A CUDA kernel is launched on a grid of thread blocks
- Thread blocks are a group of threads. Each block is scheduled & executed on an SM blocks are scheduled on any available SM, in any order. Multiple thread blocks can run on the same SM
- Individual threads execute on scalar CUDA cores
At runtime, a thread block is divided into warps for SIMT execution
- The way a block is partitioned into warps is always the same. Each warp contains threads of consecutive, increasing thread IDs with the first warp containing thread 0

The total number of warps in a block is

CUDA Optimization
There are many ways to optimize CUDA kernels, including optimizing memory access & cache line usage, choosing good grid & block sizes, tiling with shared memory, minimizing thread divergence, etc..
We’ll focus on one of them - choosing good grid & block sizes

- Thread blocks are divided into warps of 32 threads (warp size) each
- In scenario #1, each thread block has 4 warps. But since we set block size to 100 (which isn’t a multiple of warp size), each block’s last warp will only use 4 threads
- In scenario #2, each thread block has 4 warps. As we set the block size to 128 (which is a multiple of 32, the warp size), only the last block’s warp will not be fully used
We can maximize performance by saturating compute units & memory bandwidth
Little’s Law: Concurrency (In-flight work) = Bandwidth (Throughput) x Latency
E.g. We have 8 FP32 units with a latency of 24 cycles (i.e. each FP32 op takes 24 cycles from issue to completion), and we can issue 8 ops per cycle
- To saturate all 8 units (to keep all 8 units fully busy every cycle), we need 8x24=192 operations in-flight.
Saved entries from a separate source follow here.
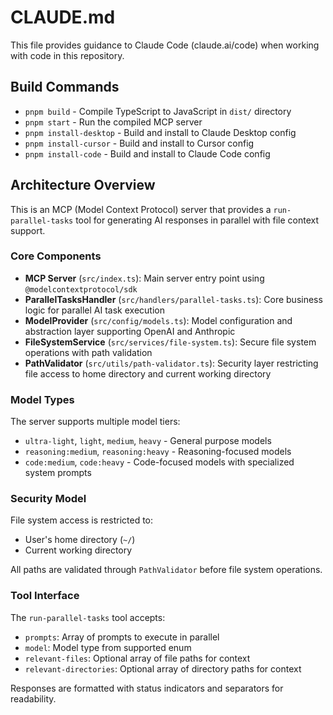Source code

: # CLAUDE.md

This file provides guidance to Claude Code (claude.ai/code) when working with code in this repository.

## Build Commands

- `pnpm build` - Compile TypeScript to JavaScript in `dist/` directory
- `pnpm start` - Run the compiled MCP server
- `pnpm install-desktop` - Build and install to Claude Desktop config
- `pnpm install-cursor` - Build and install to Cursor config
- `pnpm install-code` - Build and install to Claude Code config

## Architecture Overview

This is an MCP (Model Context Protocol) server that provides a `run-parallel-tasks` tool for generating AI responses in parallel with file context support.

### Core Components

- **MCP Server** (`src/index.ts`): Main server entry point using `@modelcontextprotocol/sdk`
- **ParallelTasksHandler** (`src/handlers/parallel-tasks.ts`): Core business logic for parallel AI task execution
- **ModelProvider** (`src/config/models.ts`): Model configuration and abstraction layer supporting OpenAI and Anthropic
- **FileSystemService** (`src/services/file-system.ts`): Secure file system operations with path validation
- **PathValidator** (`src/utils/path-validator.ts`): Security layer restricting file access to home directory and current working directory

### Model Types

The server supports multiple model tiers:
- `ultra-light`, `light`, `medium`, `heavy` - General purpose models
- `reasoning:medium`, `reasoning:heavy` - Reasoning-focused models  
- `code:medium`, `code:heavy` - Code-focused models with specialized system prompts

### Security Model

File system access is restricted to:
- User's home directory (`~/`)
- Current working directory

All paths are validated through `PathValidator` before file system operations.

### Tool Interface

The `run-parallel-tasks` tool accepts:
- `prompts`: Array of prompts to execute in parallel
- `model`: Model type from supported enum
- `relevant-files`: Optional array of file paths for context
- `relevant-directories`: Optional array of directory paths for context

Responses are formatted with status indicators and separators for readability.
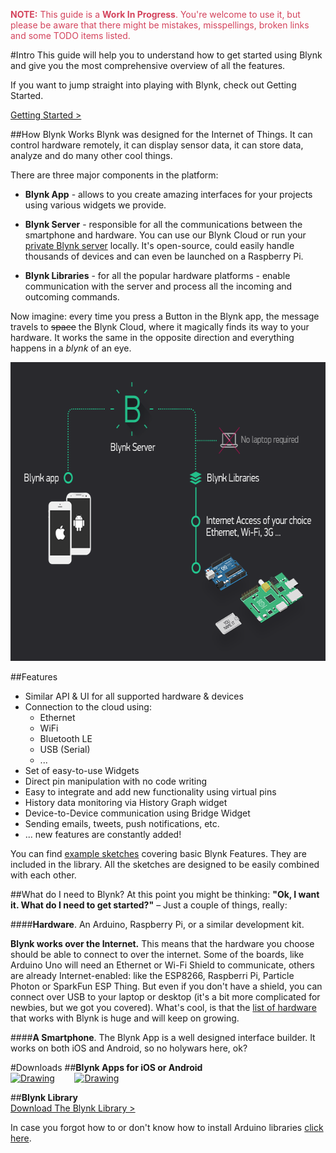 <span style="color:#D3435C;">**NOTE:** This guide is a **Work In Progress**. You're welcome to use it, but please be aware that there might be mistakes, misspellings, broken links and some TODO items listed.</span>

#Intro
This guide will help you to understand how to get started using Blynk and give you the most comprehensive overview of all the features.
 
If you want to jump straight into playing with Blynk, check out Getting Started.
<br>

[Getting Started >](http://docs.blynk.cc/#getting-started)

##How Blynk Works
Blynk was designed for the Internet of Things. It can control hardware remotely, it can display sensor data, 
it can store data, analyze and do many other cool things. 

There are three major components in the platform: 

- **Blynk App** - allows to you create amazing interfaces for your projects using various widgets we provide.

- **Blynk Server** - responsible for all the communications between the smartphone and hardware. 
You can use our Blynk Cloud or run your [private Blynk server](http://docs.blynk.cc/#blynk-server-requirements) locally. 
It's open-source, could easily handle thousands of devices and can even be launched on a Raspberry Pi.

- **Blynk Libraries** - for all the popular hardware platforms - enable communication with the server and 
process all the incoming and outcoming commands.

Now imagine: every time you press a Button in the Blynk app, the message travels to ~~space~~ the Blynk Cloud, 
where it magically finds its way to your hardware. It works the same in the opposite direction and 
everything happens in a *blynk* of an eye.

<img src="images/architecture.png" style="width: 640px; height:478px"/>

##Features
* Similar API & UI for all supported hardware & devices
* Connection to the cloud using:
  * Ethernet
  * WiFi
  * Bluetooth LE
  * USB (Serial)
  * ...
* Set of easy-to-use Widgets
* Direct pin manipulation with no code writing
* Easy to integrate and add new functionality using virtual pins
* History data monitoring via History Graph widget
* Device-to-Device communication using Bridge Widget
* Sending emails, tweets, push notifications, etc.
* ... new features are constantly added!

You can find [example sketches](https://github.com/blynkkk/blynk-library/tree/master/examples) covering basic Blynk Features. 
They are included in the library. All the sketches are designed to be easily combined with each other.

##What do I need to Blynk?
At this point you might be thinking: **"Ok, I want it. What do I need to get started?"** – Just a couple of things, really:

####**Hardware**. 
An Arduino, Raspberry Pi, or a similar development kit.

**Blynk works over the Internet.** 
This means that the hardware you choose should be able to connect to over the internet. Some of the boards, like Arduino Uno 
will need an Ethernet or Wi-Fi Shield to communicate, others are already Internet-enabled: like the ESP8266, Raspberri Pi, 
Particle Photon or SparkFun ESP Thing. But even if you don't have a shield, you can connect over USB to your 
laptop or desktop (it's a bit more complicated for newbies, but we got you covered). 
What's cool, is that the [list of hardware](http://docs.blynk.cc/#list-of-supported-hardware) that works with Blynk is huge and will keep on growing. 
  
####**A Smartphone**. 
The Blynk App is a well designed interface builder. It works on both iOS and Android, so no holywars here, ok? 

#Downloads
##**Blynk Apps for iOS or Android** <br> 
[<img src="http://static1.squarespace.com/static/54765ba7e4b0d055ee0b47a6/t/55515fd0e4b08237a78598e2/1431396305454/?format=500w" alt="Drawing" style=" width: 150px; height:53px"/>](https://itunes.apple.com/us/app/blynk-control-arduino-raspberry/id808760481?ls=1&mt=8)  &nbsp; &nbsp; &nbsp; &nbsp;[<img src="https://play.google.com/intl/en_us/badges/images/apps/en-play-badge.png" alt="Drawing" style=" width: 200px; height:53px"/>](https://play.google.com/store/apps/details?id=cc.blynk)

##**Blynk Library** <br>
[Download The Blynk Library >](https://github.com/blynkkk/blynk-library/releases/latest)

In case you forgot how to or don't know how to install Arduino libraries [click here](http://www.arduino.cc/en/guide/libraries).
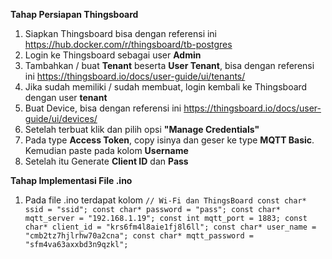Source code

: **Tahap Persiapan Thingsboard**
1. Siapkan Thingsboard bisa dengan referensi ini https://hub.docker.com/r/thingsboard/tb-postgres
2. Login ke Thingsboard sebagai user **Admin**
3. Tambahkan / buat **Tenant** beserta **User Tenant**, bisa dengan referensi ini https://thingsboard.io/docs/user-guide/ui/tenants/
4. Jika sudah memiliki / sudah membuat, login kembali ke Thingsboard dengan user **tenant**
5. Buat Device, bisa dengan referensi ini https://thingsboard.io/docs/user-guide/ui/devices/
6. Setelah terbuat klik dan pilih opsi **"Manage Credentials"**
7. Pada type **Access Token**, copy isinya dan geser ke type **MQTT Basic**. Kemudian paste pada kolom **Username**
8. Setelah itu Generate **Client ID** dan **Pass**

**Tahap Implementasi File .ino**
1. Pada file .ino terdapat kolom
   `// Wi-Fi dan ThingsBoard
const char* ssid = "ssid";
const char* password = "pass";
const char* mqtt_server = "192.168.1.19";
const int mqtt_port = 1883;
const char* client_id = "krs6fm4l8aie1fj8l6ll";
const char* user_name = "cmb2tz7hjlrhw70a2cna";
const char* mqtt_password = "sfm4va63axxbd3n9qzkl";`

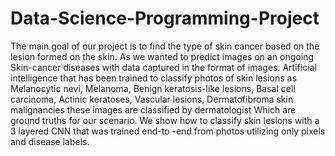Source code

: # Data-Science-Programming-Project

The main goal of our project is to find the type of skin cancer based on the lesion formed on the skin. As we wanted to predict images on an ongoing Skin-cancer diseases with data captured in the format of images. Artificial intelligence that has been trained to classify photos of skin lesions as Melanocytic nevi, Melanoma, Benign keratosis-like lesions, Basal cell carcinoma, Actinic keratoses, Vascular lesions, Dermatofibroma skin malignancies these images are classified by dermatologist Which are ground truths for our scenario. We show how to classify skin lesions with a 3 layered CNN that was trained end-to -end from photos utilizing only pixels and disease labels.
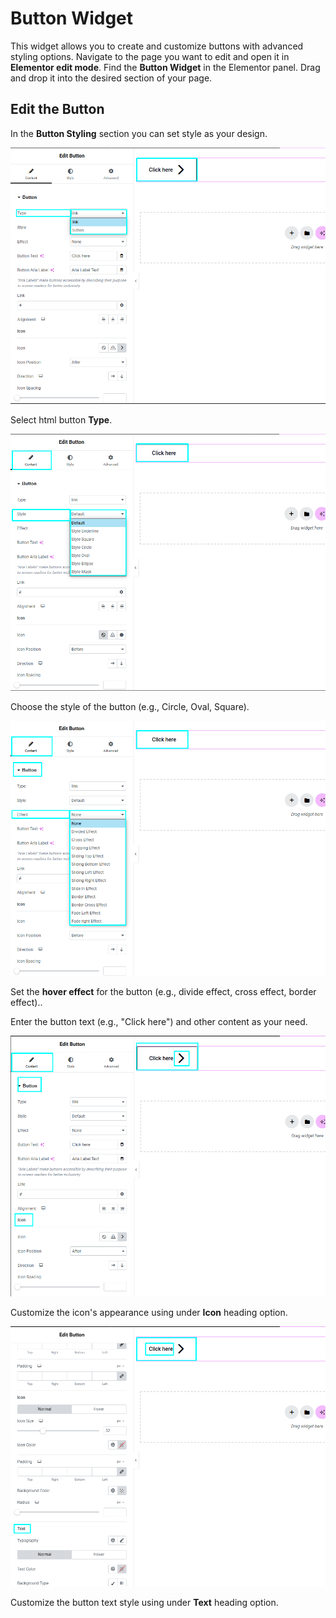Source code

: # Button Widget

This widget allows you to create and customize buttons with advanced styling options. Navigate to the page you want to edit and open it in **Elementor edit mode**. Find the **Button Widget** in the Elementor panel. Drag and drop it into the desired section of your page.

## Edit the Button  
 In the **Button Styling** section you can set style as your design.

<p class="cxf--img-wrapper">
    <img src="/assets/framework/images/widgets/general-elements/button/button_1.png" alt="">
</p>

Select html button **Type**.

<p class="cxf--img-wrapper">
    <img src="/assets/framework/images/widgets/general-elements/button/button_2.png" alt="">
</p>

Choose the style of the button (e.g., Circle, Oval, Square). 

<p class="cxf--img-wrapper">
    <img src="/assets/framework/images/widgets/general-elements/button/button_3.png" alt="">
</p>

Set the **hover effect** for the button (e.g., divide effect, cross effect, border effect)..

Enter the button text (e.g., "Click here") and other content as your need.

<p class="cxf--img-wrapper">
    <img src="/assets/framework/images/widgets/general-elements/button/button_4.png" alt="">
</p>

Customize the icon's appearance using under **Icon** heading option.

<p class="cxf--img-wrapper">
    <img src="/assets/framework/images/widgets/general-elements/button/button_6.png" alt="">
</p>

Customize the button text style using under **Text** heading option.

 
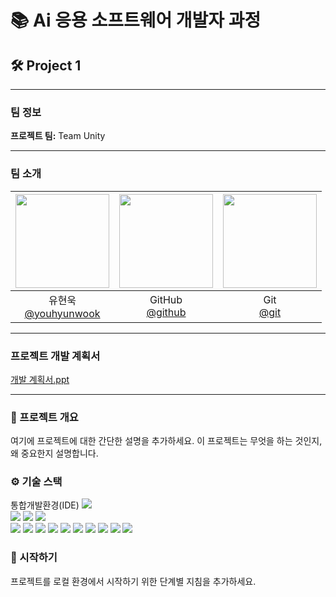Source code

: # 📚 Ai 응용 소프트웨어 개발자 과정

## 🛠️ Project 1

---

### 팀 정보
**프로젝트 팀:** Team Unity

---
### 팀 소개
|<img src="https://avatars.githubusercontent.com/u/75469131?v=4" width="150" height="150"/>|<img src="https://avatars.githubusercontent.com/u/9919?v=4" width="150" height="150"/>|<img src="https://avatars.githubusercontent.com/u/18133?v=4" width="150" height="150"/>|
|:-:|:-:|:-:|
|유현욱<br/>[@youhyunwook](https://github.com/youhyunwook)|GitHub<br/>[@github](https://github.com/github)|Git<br/>[@git](https://github.com/git)|
---

### 프로젝트 개발 계획서
[개발 계획서.ppt](https://www.canva.com/design/DAGNhDwQJpI/iVUgEJCfW-CegUKUjV539g/edit)

---

### 📌 프로젝트 개요
여기에 프로젝트에 대한 간단한 설명을 추가하세요. 이 프로젝트는 무엇을 하는 것인지, 왜 중요한지 설명합니다.

### ⚙️ 기술 스택
<div> 통합개발환경(IDE)
<img src="https://img.shields.io/badge/Eclipse-2C2255?style=for-the-badge&logo=eclipse&logoColor=white">
</div>
<div>
  <img src="https://img.shields.io/badge/HTML5-E34F26?style=for-the-badge&logo=html5&logoColor=white">
  <img src="https://img.shields.io/badge/CSS3-1572B6?style=for-the-badge&logo=css3&logoColor=white">
  <img src="https://img.shields.io/badge/JS-F7DF1E?style=for-the-badge&logo=javascript&logoColor=white">
</div>
<div>
   <img src="https://img.shields.io/badge/MariaDB-003545?style=for-the-badge&logo=mariadb&logoColor=white">
    <img src="https://img.shields.io/badge/github-181717?style=for-the-badge&logo=github&logoColor=white">
   <img src="https://img.shields.io/badge/Python-3776AB?style=for-the-badge&logo=python&logoColor=white">
    <img src="https://img.shields.io/badge/jQuery-0769AD?style=for-the-badge&logo=jquery&logoColor=white">
    <img src="https://img.shields.io/badge/ApacheTomcat-F8DC75?style=for-the-badge&logo=apachetomcat&logoColor=white">
    <img src="https://img.shields.io/badge/scikitlearn-F7931E?style=for-the-badge&logo=scikitlearn&logoColor=white">
    <img src="https://img.shields.io/badge/react-61DAFB?style=for-the-badge&logo=react&logoColor=white">
    <img src="https://img.shields.io/badge/bootstrap-7952B3?style=for-the-badge&logo=bootstrap&logoColor=white">
    <img src="https://img.shields.io/badge/numpy-013243?style=for-the-badge&logo=numpy&logoColor=white">
     <img src="https://img.shields.io/badge/pandas-150458?style=for-the-badge&logo=pandas&logoColor=white">
</div>

### 🚀 시작하기
프로젝트를 로컬 환경에서 시작하기 위한 단계별 지침을 추가하세요.
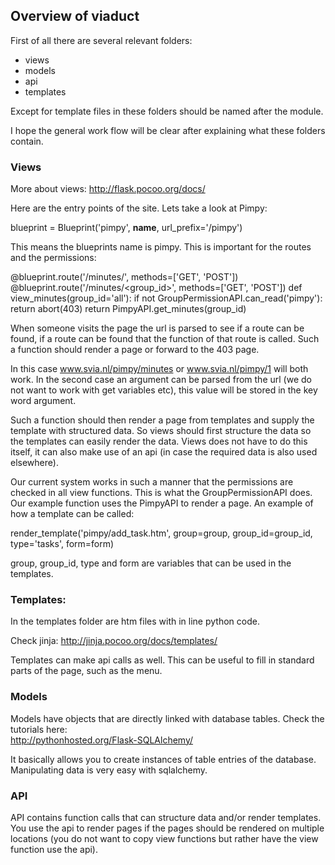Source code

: ## Overview of viaduct  

First of all there are several relevant folders:  
* views  
* models  
* api  
* templates  

Except for template files in these folders should be named after the module.

I hope the general work flow will be clear after explaining what these folders
contain.

### Views  
More about views: http://flask.pocoo.org/docs/


Here are the entry points of the site. Lets take a look at Pimpy:  

blueprint = Blueprint('pimpy', __name__, url_prefix='/pimpy')

This means the blueprints name is pimpy. This is important for the routes and
the permissions:  

@blueprint.route('/minutes/', methods=['GET', 'POST'])
@blueprint.route('/minutes/<group_id>', methods=['GET', 'POST'])
def view_minutes(group_id='all'):
	if not GroupPermissionAPI.can_read('pimpy'):
		return abort(403)
	return PimpyAPI.get_minutes(group_id)

When someone visits the page the url is parsed to see if a route can be found,
if a route can be found that the function of that route is called. Such a
function should render a page or forward to the 403 page.  

In this case www.svia.nl/pimpy/minutes or www.svia.nl/pimpy/1 will both work. In
the second case an argument can be parsed from the url (we do not want
to work with get variables etc), this value will be stored in the key word
argument.  

Such a function should then render a page from templates and supply the template
with structured data. So views should first structure the data so the templates
can easily render the data. Views does not have to do this itself, it can also
make use of an api (in case the required data is also used elsewhere).

Our current system works in such a manner that the permissions are checked in
all view functions. This is what the GroupPermissionAPI does. Our example
function uses the PimpyAPI to render a page. An example of how a template can be
called:

render_template('pimpy/add_task.htm', group=group,
		group_id=group_id, type='tasks', form=form)

group, group_id, type and form are variables that can be used in the templates.

### Templates:  
In the templates folder are htm files with in line python code. 

Check jinja: http://jinja.pocoo.org/docs/templates/

Templates can make api calls as well. This can be useful to fill in standard
parts of the page, such as the menu.


### Models  
Models have objects that are directly linked with database tables. Check the
tutorials here:  
http://pythonhosted.org/Flask-SQLAlchemy/

It basically allows you to create instances of table entries of the database.
Manipulating data is very easy with sqlalchemy.

### API  
API contains function calls that can structure data and/or render templates. You
use the api to render pages if the pages should be rendered on multiple
locations (you do not want to copy view functions but rather have the view
function use the api).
That means we need 192 instructions executing in our pipeline (across all 8 units) at the same time, to keep them fully busy
- Even though each FP32 op takes 24 cycles to complete, the pipeline can accept a new op every cycle per FP32 unit
We can increase in-flight instructions (instructions currently being processed, but not yet completed) via 2 ways
- Increase instruction-level parallelism: Have more independent instructions (don’t depend on each other) per thread

- While instruction 1 is halfway through its 24-cycle FP pipeline, instruction 2 & 3 can be issued…
- Increase Thread-level Parallelism: TLP = how many warps are resident (loaded & ready to run on an SM) on an SM at the same time. Increase no. of warps available for the SM to schedule by increasing block size (more threads -> warps per block), or increase no. of blocks in the grid so every SM always has blocks available to schedule
- An SM has 3 separate limits: Max threads per SM, max warps per SM, max blocks per SM. SM occupancy is determined by whichever limit is hit first

- Case A, we have a total of 4000 warps. Case B, we have a total of 128 warps
- A: If an SM can hold 64 warps simultaneously, each SM can hold 16 blocks (4 warps/block)
- B: The same SM can hold only 2 blocks (32 warps/block)
- Large blocks reduce TLP, because fewer blocks = fewer scheduling opportunities. If a block stalls on memory, shared memory barrier, etc… the SM has no other blocks to switch to.
- Case A is better...